New article: Graphs in the database, SQL meets social networks
Abstract: Graphs in the database: how to store a graph data structure in a DBMS, and answer the most common queries typical of social networks, like "You might also know" or "You might also like", or "How you are connected to XYZ" (degrees of separation).
This morning a new article of yours truly has been published on the TechPortal.
The title is Graph in the database: SQL meets social networks, and it's a natural sequel to my talk about Trees in the database.
You will learn how to retrieve linked nodes, and how to answer some of the queries typical of social networks like LinkedIn, Facebook, or recommendation systems ("You might also know/like", "How you are connected to XY", ...).
A special "thank you" to my colleague and friend Ian for reviewing the article with patience and a lot of suggestions.
» Have a nice reading!
- On batching vs. latency, and jobqueue models
- Updated Kafka PHP client library
- Musings on some technical papers I read this weekend: Google Dremel, NoSQL comparison, Gossip Protocols
- Historical Twitter access - A journey into optimising Hadoop jobs
- Kafka proposed as Apache incubator project
- NoSQL Databases: What, When and Why (PHPUK2011)
- PHPNW10 slides and new job!
4 responses to "New article: Graphs in the database, SQL meets social networks"
Rebecca, 17 January 2011 09:03
Hi.

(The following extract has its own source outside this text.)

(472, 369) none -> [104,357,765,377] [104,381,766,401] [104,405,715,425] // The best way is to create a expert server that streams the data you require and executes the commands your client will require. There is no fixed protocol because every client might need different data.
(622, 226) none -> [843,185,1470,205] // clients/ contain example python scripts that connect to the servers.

I've read your post on TechPortal and it's really great. I'm a programmer and SQL and Database are familiar with me. Reading your post is an additional info for me. :-)

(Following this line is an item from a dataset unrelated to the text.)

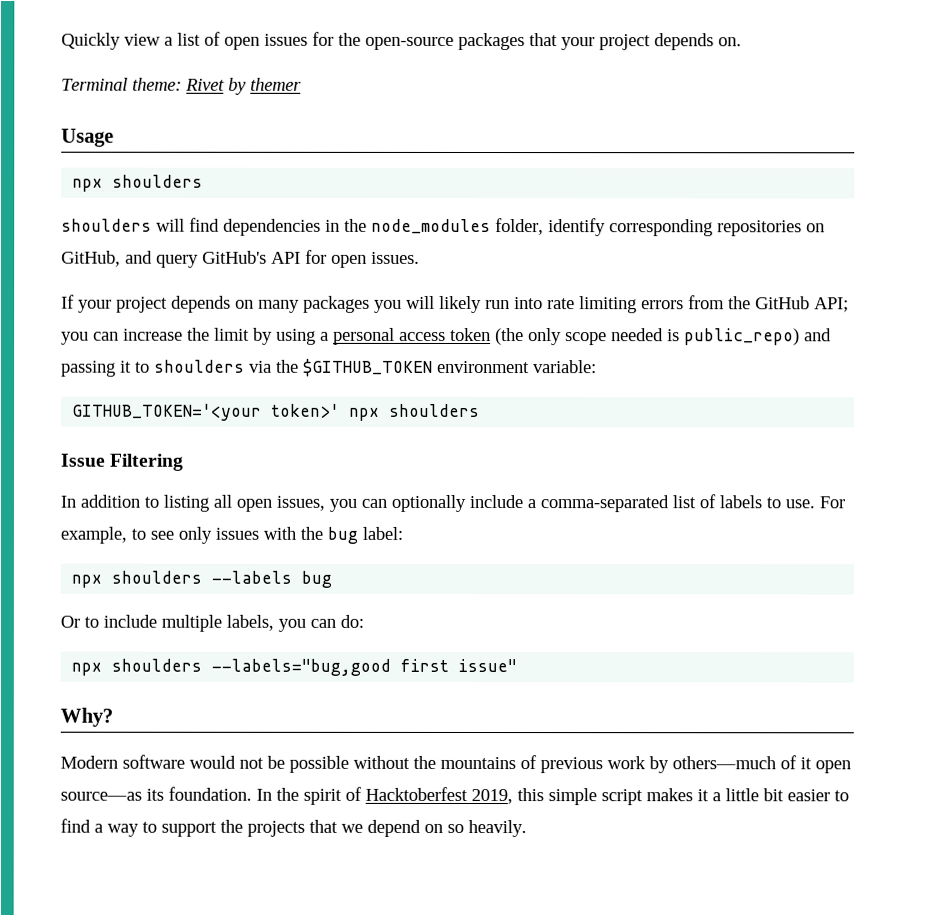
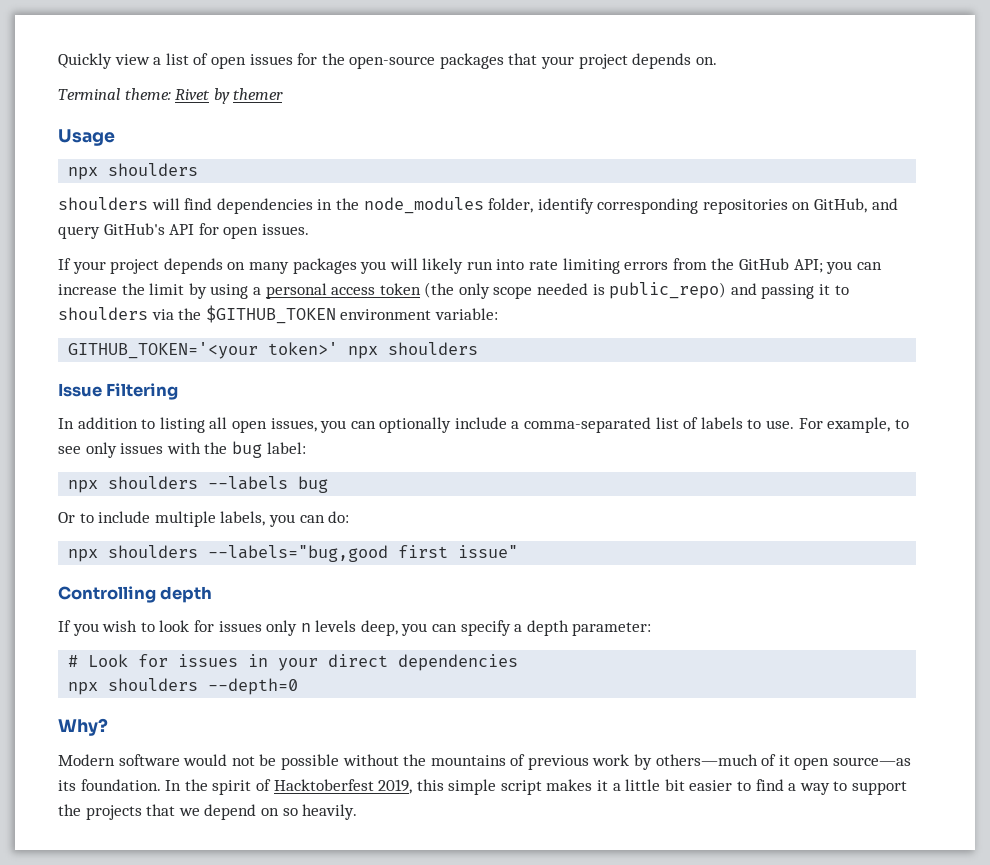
(518, 665) none -> [58,586,213,603] [58,620,652,636] [68,654,519,671] [68,678,299,695] // Controlling depth // If you wish to look for issues only n levels deep, you can specify a depth parameter: // # Look for issues in your direct dependencies // npx shoulders --depth=0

Jason Sholts, 30 January 2011 13:29
Does anyone knows if one of implementations for this for let's say social networks was behind the FaceBook App - "Face" When each profile can be connected to another profile with "6 degrees of inner separation"
клиники германии, 21 April 2011 10:52
Trees in the database in social networks and SQL are so up to date! I have read it and it was very interesting.
Bryan P. Cruz, 21 June 2011 22:46
These are great tips for social networking, aseptically I liked your approach which was generic and efficient.